Netflix’s ‘Love on the Spectrum’ Shows Authentic Dating For Those With Autism

Netflix’s newest dating reality show is an honest look at what dating is like for people on the autism spectrum. “Love on the Spectrum” features several singles as well as a few couples as they navigate the tricky waters of dating. The Australian show aims to represent people on the autism spectrum in an authentic way, which includes focusing on their desire to find love.

The show’s premise debunks the myth that someone from the neurodiverse community is not interested in intimacy or romance. In fact, the singles are very open about their desire to find a partner, get married, and become parents. Jodi Rodgers, a relationship specialist for people with autism, helps the singles learn different skills that are used on a date. She shows them how to ask the other person questions and how to look for signs that they have something in common with their date.

Rodgers says the show hopes to shatter the stigma that someone with autism doesn’t want a close relationship. “Look, it’s not for everybody, which is the case in the general population as well,” Rodgers told The L.A. Times. “But what I’ve found is that once people on the spectrum hit adolescence and early adulthood, they desperately want those relationships. The difficulties they’ve had weren’t for lack of warmth but the complex social skills needed to develop and maintain those relationships.”

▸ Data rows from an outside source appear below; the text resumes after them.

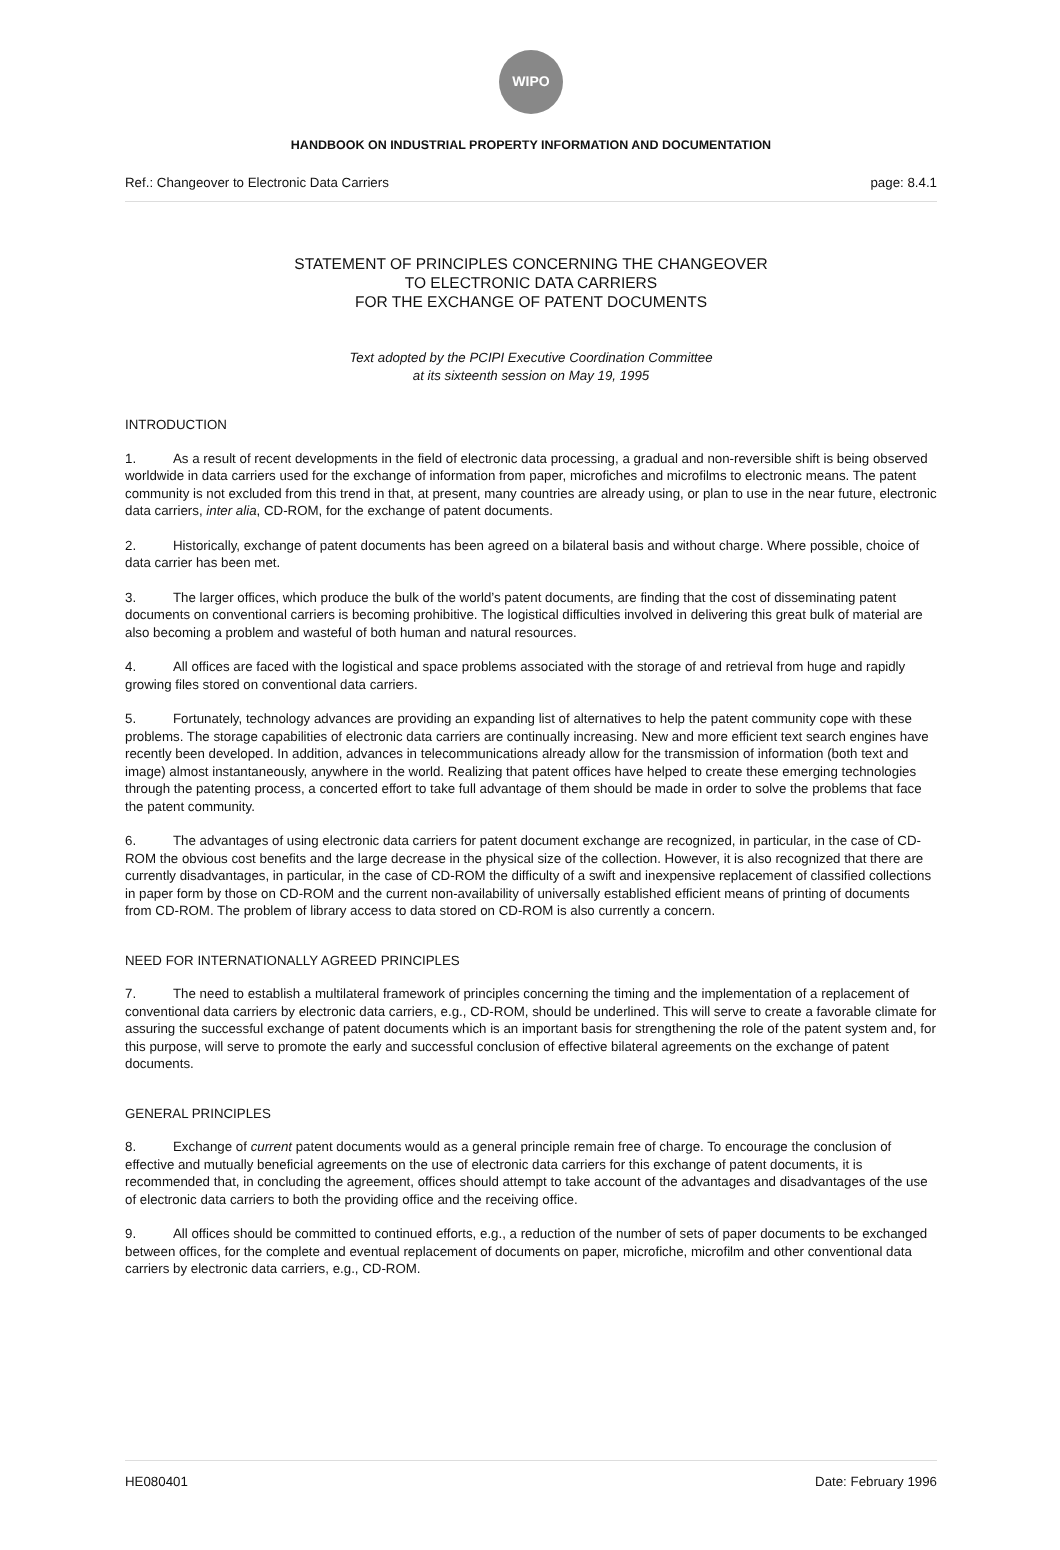WIPO
HANDBOOK ON INDUSTRIAL PROPERTY INFORMATION AND DOCUMENTATION
Ref.: Changeover to Electronic Data Carriers page: 8.4.1
STATEMENT OF PRINCIPLES CONCERNING THE CHANGEOVER
TO ELECTRONIC DATA CARRIERS
FOR THE EXCHANGE OF PATENT DOCUMENTS
Text adopted by the PCIPI Executive Coordination Committee
at its sixteenth session on May 19, 1995
INTRODUCTION
1. As a result of recent developments in the field of electronic data processing, a gradual and non-reversible shift is being observed worldwide in data carriers used for the exchange of information from paper, microfiches and microfilms to electronic means. The patent community is not excluded from this trend in that, at present, many countries are already using, or plan to use in the near future, electronic data carriers, inter alia, CD-ROM, for the exchange of patent documents.
2. Historically, exchange of patent documents has been agreed on a bilateral basis and without charge. Where possible, choice of data carrier has been met.
3. The larger offices, which produce the bulk of the world’s patent documents, are finding that the cost of disseminating patent documents on conventional carriers is becoming prohibitive. The logistical difficulties involved in delivering this great bulk of material are also becoming a problem and wasteful of both human and natural resources.
4. All offices are faced with the logistical and space problems associated with the storage of and retrieval from huge and rapidly growing files stored on conventional data carriers.
5. Fortunately, technology advances are providing an expanding list of alternatives to help the patent community cope with these problems. The storage capabilities of electronic data carriers are continually increasing. New and more efficient text search engines have recently been developed. In addition, advances in telecommunications already allow for the transmission of information (both text and image) almost instantaneously, anywhere in the world. Realizing that patent offices have helped to create these emerging technologies through the patenting process, a concerted effort to take full advantage of them should be made in order to solve the problems that face the patent community.
6. The advantages of using electronic data carriers for patent document exchange are recognized, in particular, in the case of CD-ROM the obvious cost benefits and the large decrease in the physical size of the collection. However, it is also recognized that there are currently disadvantages, in particular, in the case of CD-ROM the difficulty of a swift and inexpensive replacement of classified collections in paper form by those on CD-ROM and the current non-availability of universally established efficient means of printing of documents from CD-ROM. The problem of library access to data stored on CD-ROM is also currently a concern.
NEED FOR INTERNATIONALLY AGREED PRINCIPLES
7. The need to establish a multilateral framework of principles concerning the timing and the implementation of a replacement of conventional data carriers by electronic data carriers, e.g., CD-ROM, should be underlined. This will serve to create a favorable climate for assuring the successful exchange of patent documents which is an important basis for strengthening the role of the patent system and, for this purpose, will serve to promote the early and successful conclusion of effective bilateral agreements on the exchange of patent documents.
GENERAL PRINCIPLES
8. Exchange of current patent documents would as a general principle remain free of charge. To encourage the conclusion of effective and mutually beneficial agreements on the use of electronic data carriers for this exchange of patent documents, it is recommended that, in concluding the agreement, offices should attempt to take account of the advantages and disadvantages of the use of electronic data carriers to both the providing office and the receiving office.
9. All offices should be committed to continued efforts, e.g., a reduction of the number of sets of paper documents to be exchanged between offices, for the complete and eventual replacement of documents on paper, microfiche, microfilm and other conventional data carriers by electronic data carriers, e.g., CD-ROM.
HE080401 Date: February 1996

“Love on the Spectrum’s” cast is made up of individuals chosen from hundreds of applications, identified through social groups, employment centers, and organizations serving people with autism. The producers of the show made sure to provide accommodations for each individual as they needed them. Filming took place over a period of five months and usually only lasted a few hours a day. Crews remained limited to the same three people, whose goal was to be invisible but supportive during dates. Sometimes that meant taking multiple breaks during a date or calling it quits on any particular day.

Producers also want viewers to know that nothing in the show is forced or scripted, like with other reality shows. “A lot of dating shows often want a heightened experience of the fish out of water,” Executive Producer Karina Holden told The Times. “But for many of the young people who were part of the show, this was their very first experience of dating. That in itself can be quite emotional, so the tension and the drama comes from them feeling comfortable enough to open up to another person or the audience, as opposed by being pressured by producers to create a certain emotion.”

The result is a series that presents very real dating moments that are recognizable to anyone whose ever been on a date. How do you greet your date? Who pays for dinner at the end of the date?  What do you do when the conversation starts to lag? Rodgers can be seen coaching the singles through certain exercises designed to equip them to handle these awkward situations.

“We as a society have focused a lot on supporting people on the spectrum when they’re young, and equipping them with independence skills for the rest of their lives,” Rodgers says. “But we’ve collectively dropped the ball [when it comes to dating].” One of Rodgers goals for the singles is to make sure they are honest with their dates. If they don’t want to pursue a second date she encourages them to be kind but honest with the other person.

What stands out most about the series is the singles hopefulness about love and the support they have from their families, friends, and specialists to find it. Many have never dated before, but are excited to learn and are willing to put in the work it takes to form a lasting relationship. And in turn, they are encouraged to go out and find that love!


Love on the Spectrum is available on Nexflix now.